(DATA FOR REVIEW Opens)

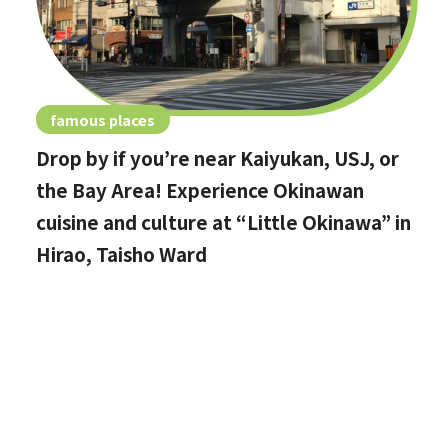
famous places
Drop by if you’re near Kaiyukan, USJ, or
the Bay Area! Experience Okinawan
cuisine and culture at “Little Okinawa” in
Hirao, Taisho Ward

(DATA FOR REVIEW Closes)

WORK ORDER ->
Exactly as written above, print every record, and keep the pictures out.

SOLUTION ->
famous places
Drop by if you’re near Kaiyukan, USJ, or
the Bay Area! Experience Okinawan
cuisine and culture at “Little Okinawa” in
Hirao, Taisho Ward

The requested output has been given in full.